══ Source passage ══

Learn more about Sudden Cardiac Arrest through our Frequently Asked Questions below.

Sudden Cardiac Arrest (SCA) is a life-threatening emergency that occurs when the heart suddenly stops beating. It strikes people of all ages who may seem to be healthy, even children and teens. When SCA happens, the person collapses and doesn’t respond or breathe normally. They may gasp or shake as if having a seizure. SCA leads to death in minutes if the person does not get help right away. Survival depends on people nearby calling 911, starting CPR¹, and using an AED² (if available) as soon as possible.

¹CPR: Cardiopulmonary resuscitation is when you push hard and fast on the center of chest to make the heart pump. Compressions may be given with or without rescue breaths.

²AED: Automated external defibrillator is a device that analyzes the heart and if it detects a problem may deliver a shock to restart the heart’s normal rhythm.

SCA can result from cardiac causes (abnormalities of the heart muscle or the heart’s electrical system), external causes (drowning, trauma, asphyxia, electrocution, drug overdose, blows to the chest), and other medical causes such as inflammation of the heart muscle due to infection. Most SCAs are caused by an abnormal heart rhythm (arrhythmia). The most common life-threatening arrhythmia is ventricular fibrillation, which is an erratic, disorganized firing of impulses from the ventricles (the heart’s lower chambers). When this occurs, the heart is unable to pump blood and death will occur within minutes if left untreated. Heart attacks can also lead to SCA.

Usually, the first sign of SCA is loss of consciousness (fainting). Typically, the person collapses and doesn’t respond or breathe normally. They may gasp or shake as if having a seizure.

SCA is the third leading cause of death in the U.S. It affects about 1,000 people outside hospital settings every day. Unfortunately, only one in 10 victims survive.

No. While the average SCA victim is about 60-years-old, SCA affects people of all ages—even children and teens. Thousands of youth under the age of 18 experience SCA each year in the U.S.

═══
══ Information shown ══

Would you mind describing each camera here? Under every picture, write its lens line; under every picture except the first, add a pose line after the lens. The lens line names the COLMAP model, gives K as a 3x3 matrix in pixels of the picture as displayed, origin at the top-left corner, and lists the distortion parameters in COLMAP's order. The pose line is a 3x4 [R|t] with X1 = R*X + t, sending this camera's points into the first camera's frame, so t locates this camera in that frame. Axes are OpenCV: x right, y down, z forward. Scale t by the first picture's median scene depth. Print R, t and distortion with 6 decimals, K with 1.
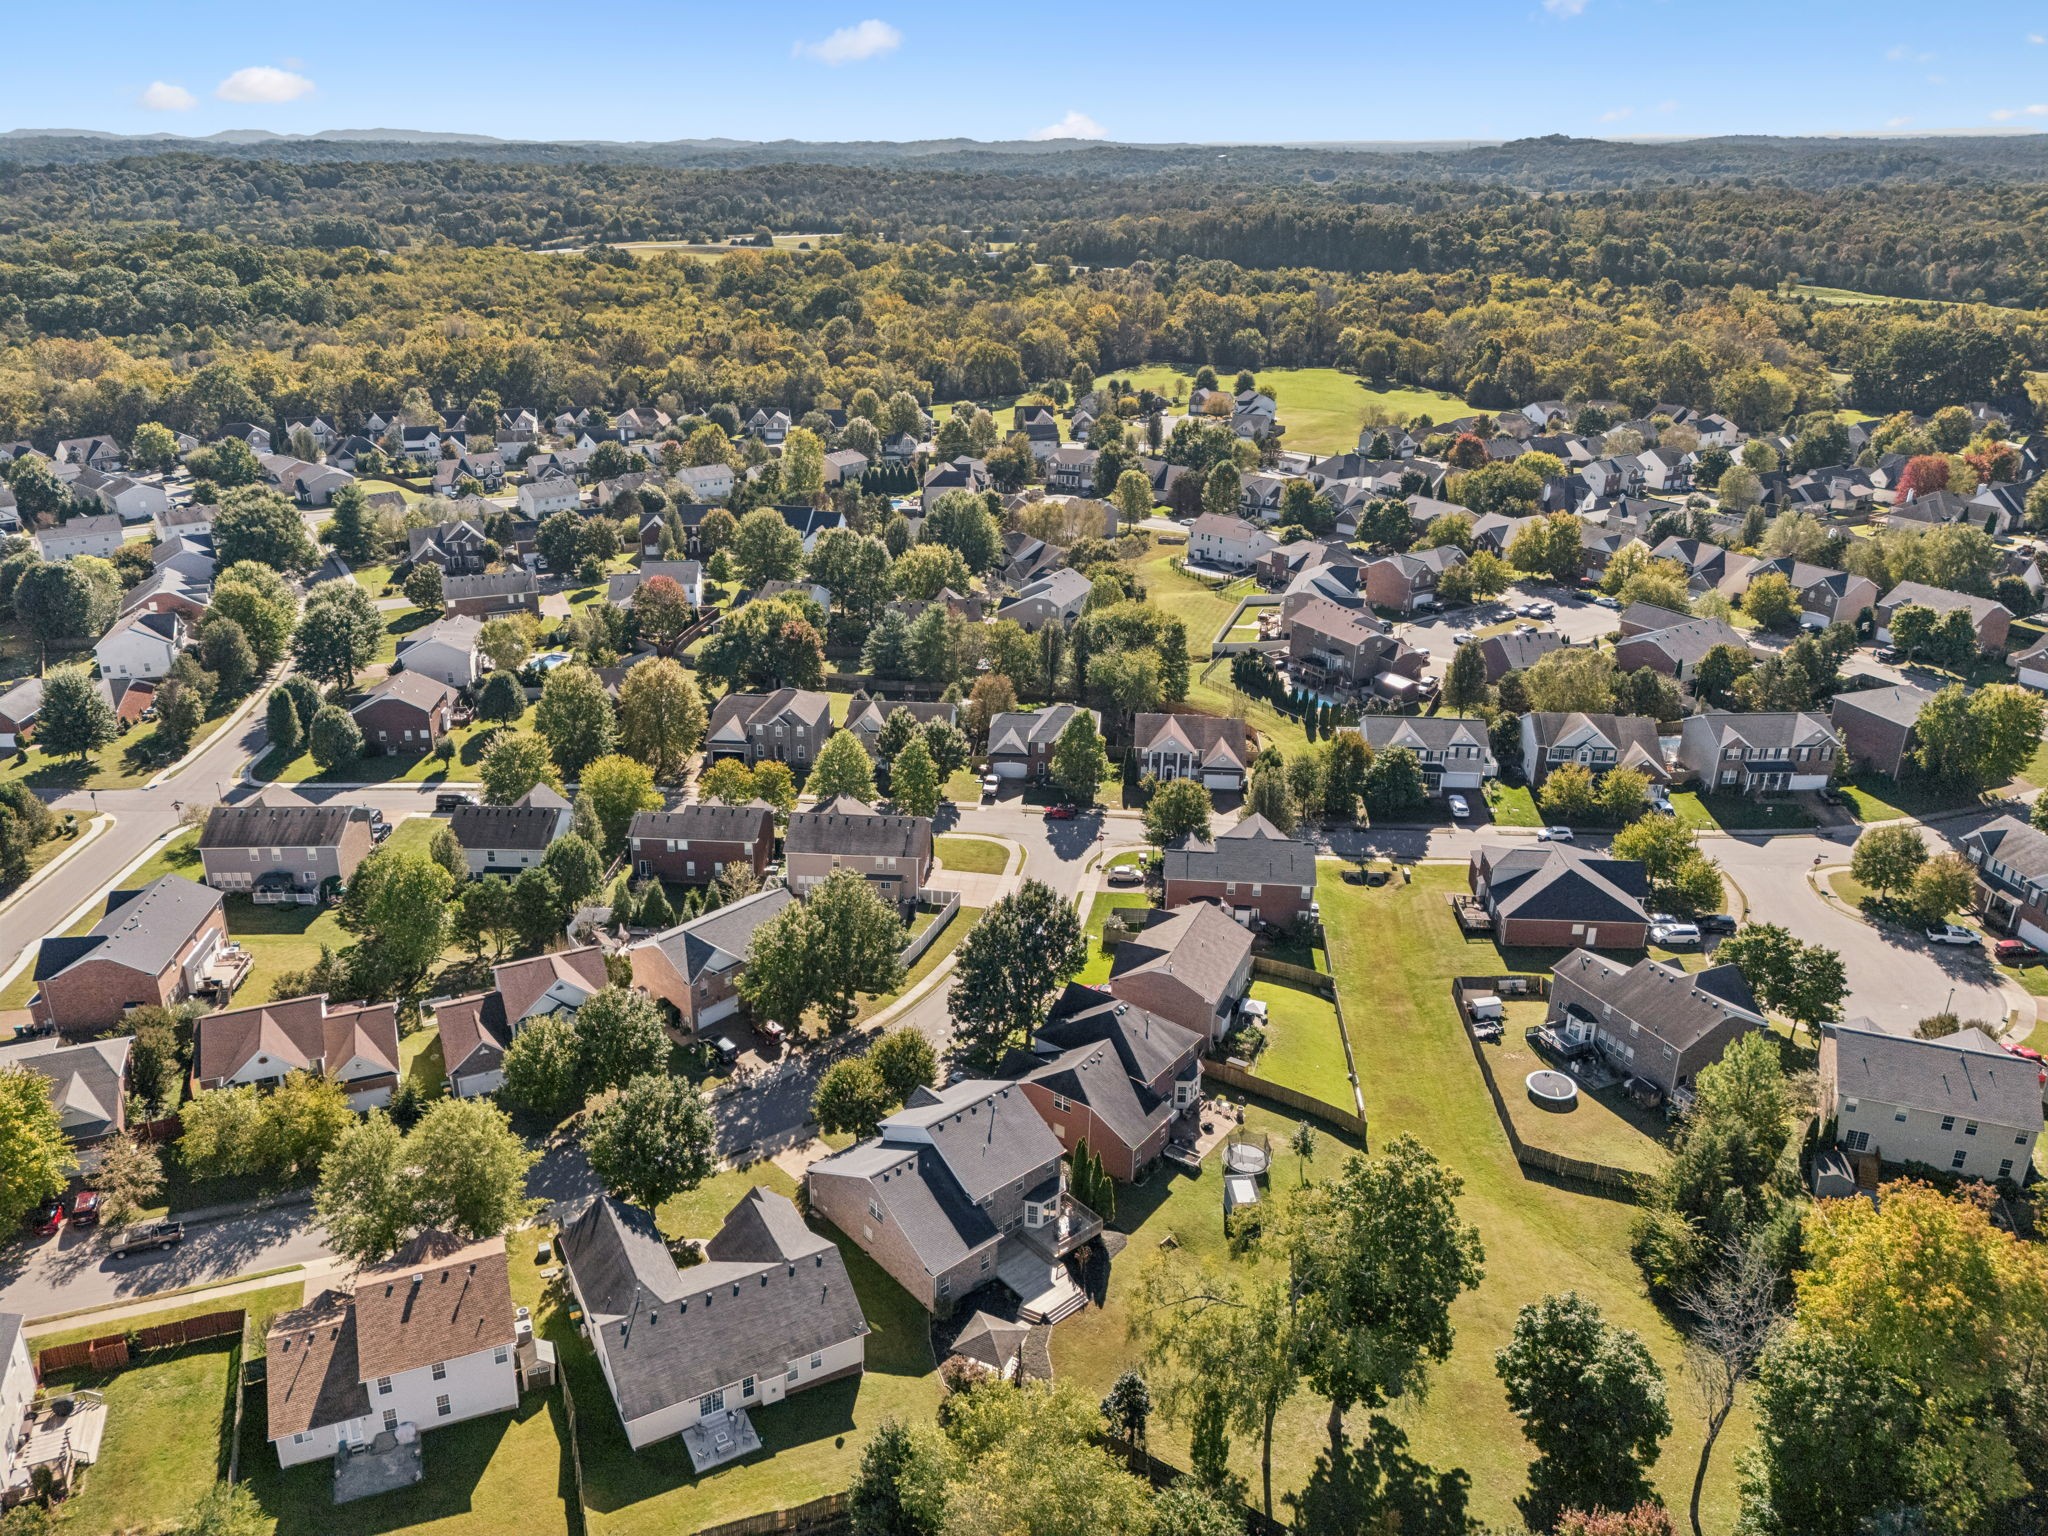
lens RADIAL K [[1508.1, 0, 1029.0], [0, 1508.1, 761.6], [0, 0, 1]] dist [0.071525, -0.068029]
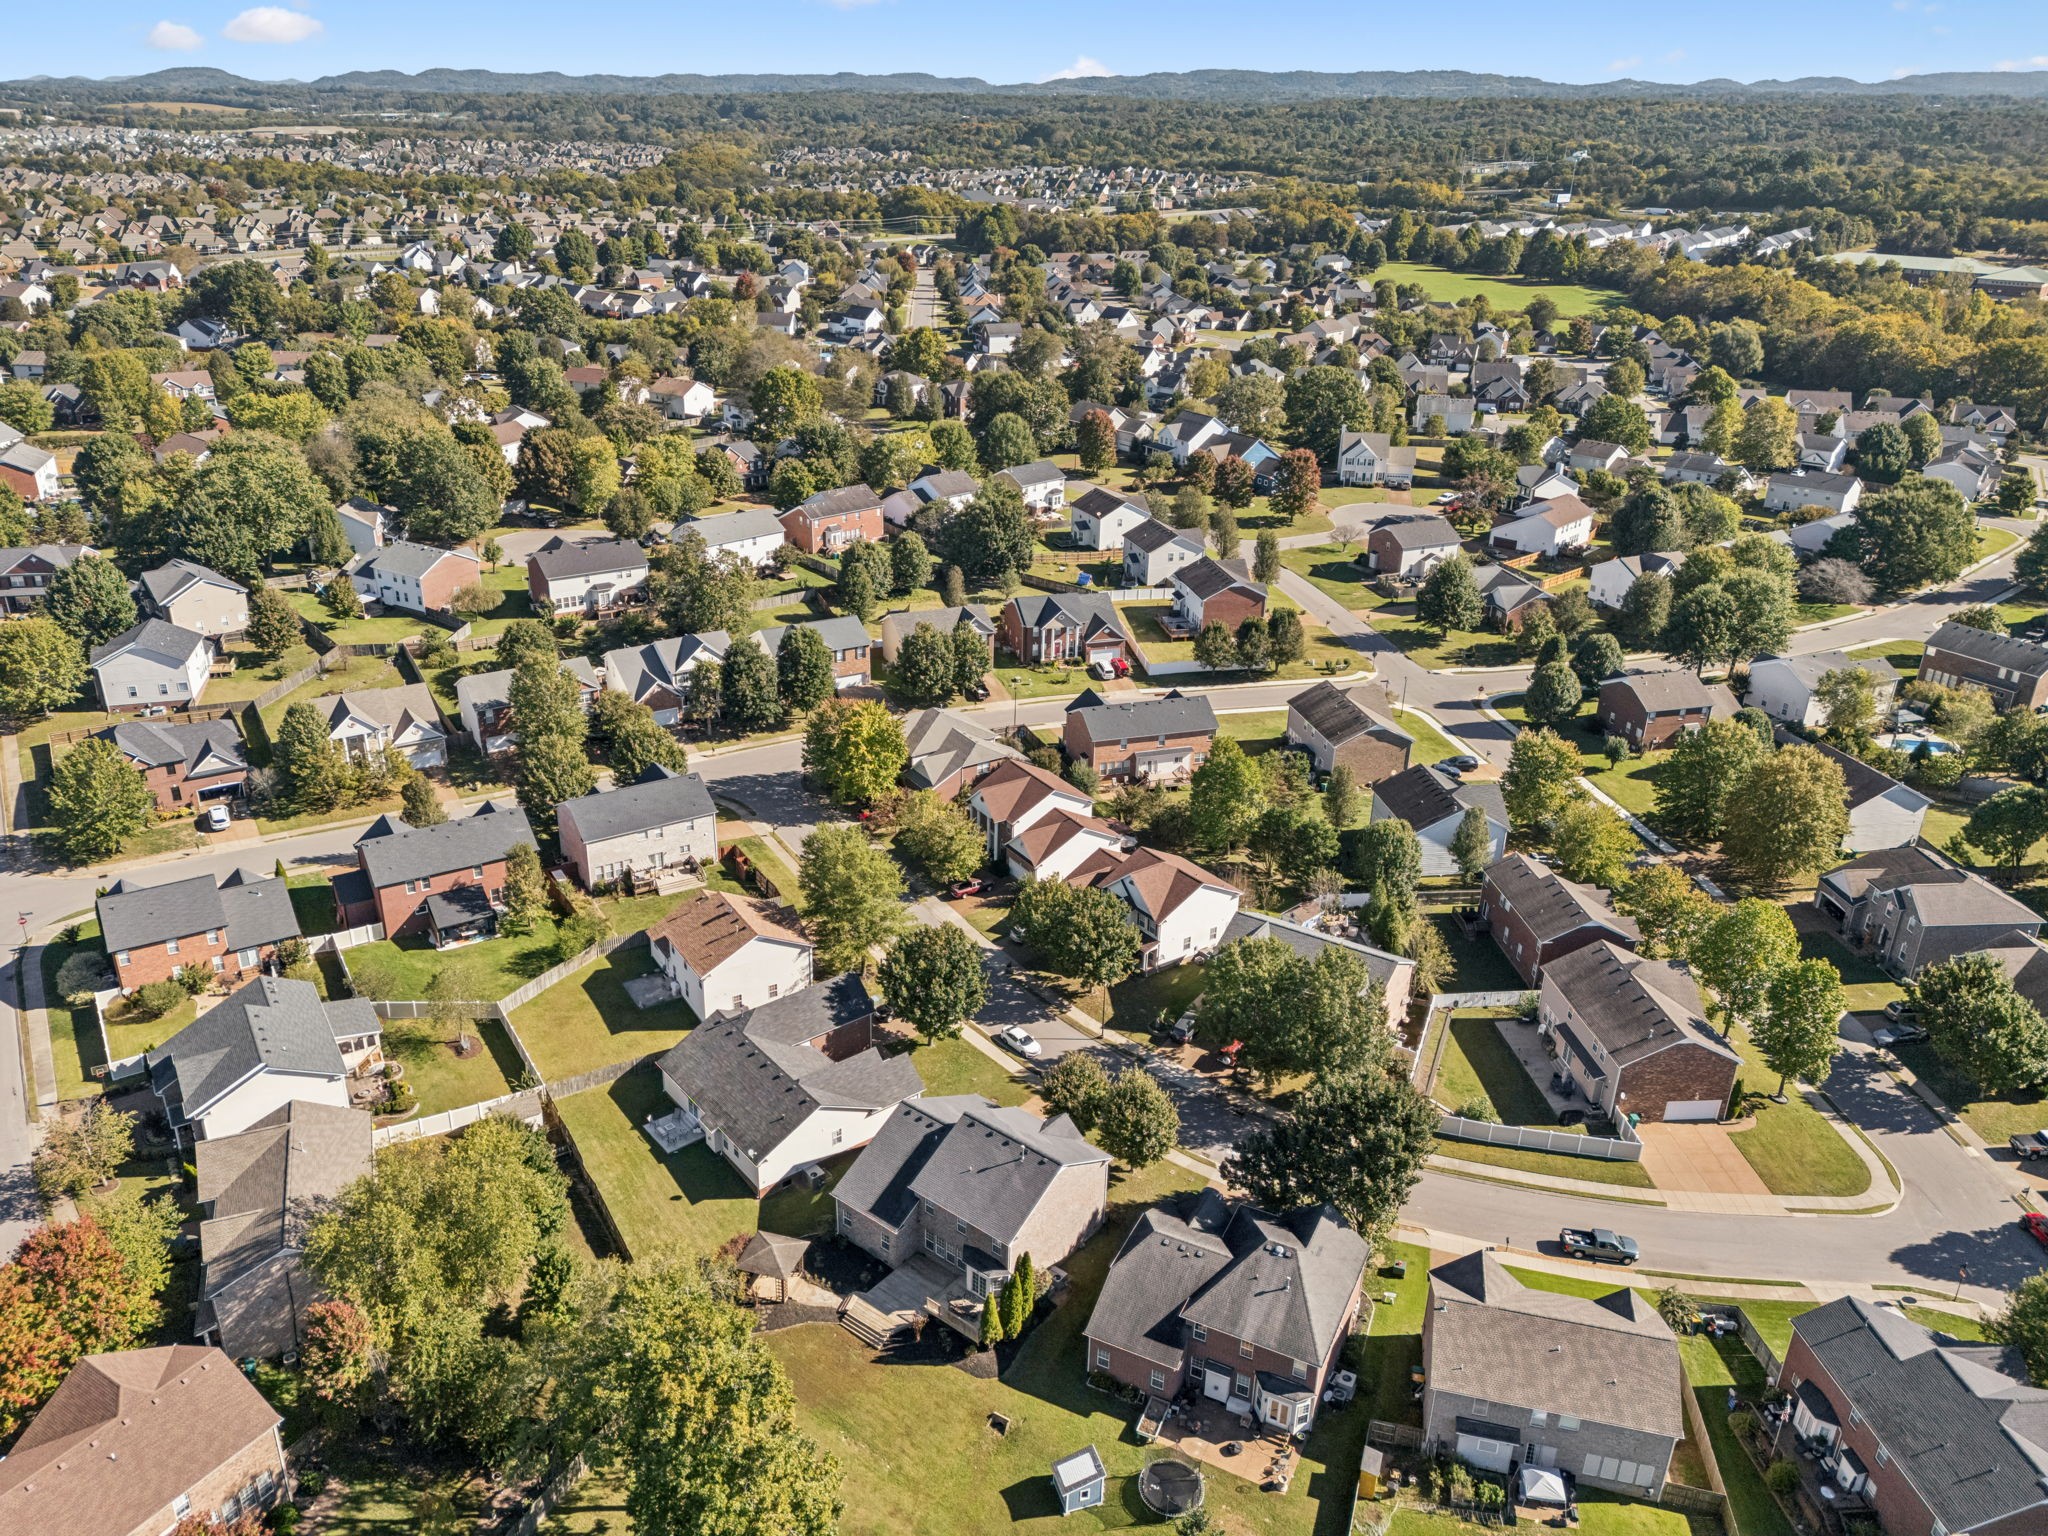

═══

*Work order 1*.
According to the sudden cardiac arrest passage, what is the most common life-threatening arrhythmia?
*Work order 2*.
Copy the stretch of the sudden cardiac arrest passage from "²AED: Automated external" through "lead to SCA." word for word.

*Expected output 1*.
Ventricular fibrillation.

*Expected output 2*.
²AED: Automated external defibrillator is a device that analyzes the heart and if it detects a problem may deliver a shock to restart the heart’s normal rhythm.

SCA can result from cardiac causes (abnormalities of the heart muscle or the heart’s electrical system), external causes (drowning, trauma, asphyxia, electrocution, drug overdose, blows to the chest), and other medical causes such as inflammation of the heart muscle due to infection. Most SCAs are caused by an abnormal heart rhythm (arrhythmia). The most common life-threatening arrhythmia is ventricular fibrillation, which is an erratic, disorganized firing of impulses from the ventricles (the heart’s lower chambers). When this occurs, the heart is unable to pump blood and death will occur within minutes if left untreated. Heart attacks can also lead to SCA.